The Fidelity Rewards Visa Signature is the right pick for Fidelity-account holders who want to convert flat cash back into investment dollars. For non-investors, the rewards mechanism doesn't add value over the Citi or Wells Fargo alternatives.

When a 2 percent card is the right choice

Three cardholder profiles where a flat 2 percent card beats category-bonus alternatives:

1. Cardholders who don't want to manage categories

Rotating quarterly categories (Discover it, Chase Freedom Flex), specialty spending categories (Amex Gold's restaurants and U.S. supermarkets), or activation-required offers (Bank of America Customized Cash) all require attention to maximize. A flat 2 percent card requires zero management.

2. Cardholders who already hold a category card

A 2 percent flat-rate card is the right complement to a category-bonus card. Charge dining on the Gold (4x), charge supermarkets on the Gold (4x), charge gas on a Costco Anywhere Visa (4x), and charge everything else on the Citi Double Cash (2 percent) or Wells Fargo Active Cash (2 percent). The flat-rate card catches all the residual spending the category cards don't optimize.

3. Cardholders who only redeem for cash back

Travel cards' transferable points only outperform 2 percent cash back when the cardholder actually redeems through transfer partners at 1.7 to 2.0 cpp. Cardholders who only redeem points for statement credit at 1 cent per point are getting 1 percent return, half what a 2 percent flat-rate card returns. For pure cash-back use cases, the flat-rate card wins.

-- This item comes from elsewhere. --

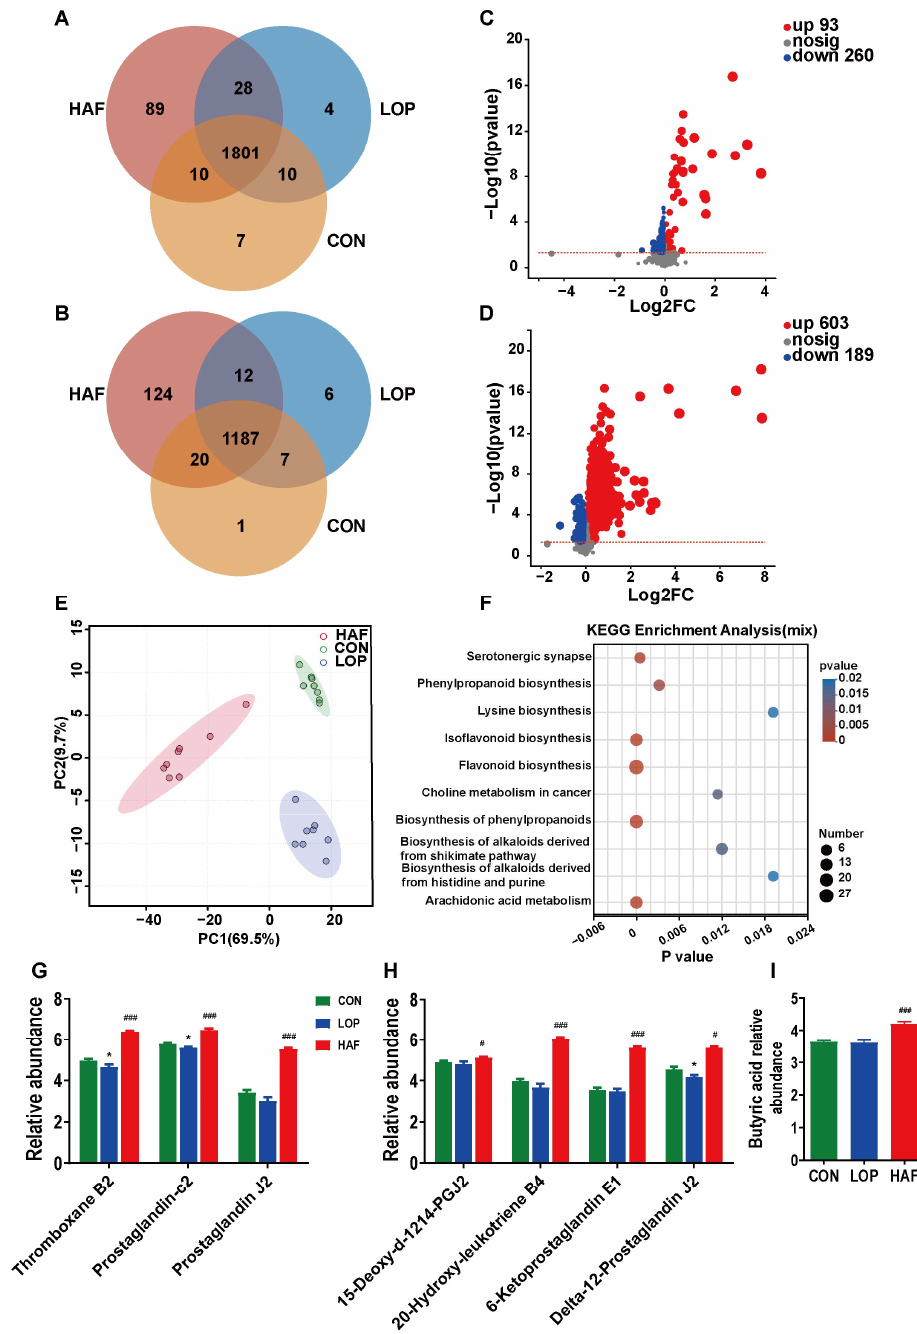
Figure 4. HAF changes the composition of loperamide-induced gut metabolites. Differential metabo- lites in the Venn diagram based on ( A ) cation detection and ( B ) anion detection. ( C ) Volcano map based on the LOP and CON groups. ( D ) Volcano map based on the LOP and HAF groups. ( E ) PCoA (principal coordinate analysis) based on all identified metabolites. ( F ) KEGG enrichment analysis. ( G , H ) Relative abundances of gut metabolites at the serotonergic synapse and arachidonic acid metabolism, respectively, which were significantly affected by loperamide or ATTF. ( I ) Relative abundances of butyric acid. The data are expressed as the means ± SEMs ( n = 6). *, compared with the CON group; #, ###, compared with the LOP group. *, p < 0.05; #, p < 0.05; ###, p < 0.001. Log2FC, multiple change value of the expression difference of metabolites between the two groups; − Log10( p value), statistical test value of the difference in the expression of metabolites. The higher the value, the more significant the expression difference. p < 0.05, n = 8 in each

When a 2 percent card isn't the best choice

Three cases where category cards or travel cards beat flat-rate 2 percent:

1. Heavy dining or grocery spend

The Amex Gold at 4x on dining and U.S. supermarkets returns 6.8 to 8.0 cents per dollar (at transfer-partner valuations) on those categories vs. 2 cents on the flat-rate card. For households spending $400+ monthly on dining and $600+ monthly on groceries, the Gold's earning advantage is material.

2. Travel spending willing to use transfer partners

The Chase Sapphire Preferred at 2x on travel + 1:1 transfers to Hyatt and United returns 3.4 to 4.0 cents per dollar at typical redemptions. The 2 percent flat-rate card returns a flat 2 cents.

3. International spending

Foreign transaction fees on the Citi Double Cash (standard Mastercard) and Wells Fargo Active Cash undercut the 2 percent earning rate. The Fidelity Rewards Visa Signature has no foreign transaction fee but is the smallest user base. For frequent international spenders, a no-foreign-fee travel card like the Capital One Venture or Chase Sapphire Preferred is the better choice.

Bottom line

For cardholders who want a simple, high-floor cash-back card with no category management, the Wells Fargo Active Cash is the best first pick: full 2 percent at point of sale, $0 annual fee, $200 welcome bonus after just $500 in spend. Citi Double Cash is the right choice for cardholders already in the Citi ecosystem who can convert flat cash back into ThankYou Points. Fidelity Rewards Visa Signature is the right choice for Fidelity account holders who want to compound rewards into investment dollars.

A 2 percent flat-rate card is the right anchor in any wallet, even alongside category-bonus or travel cards. It doesn't replace those cards; it catches everything they don't optimize.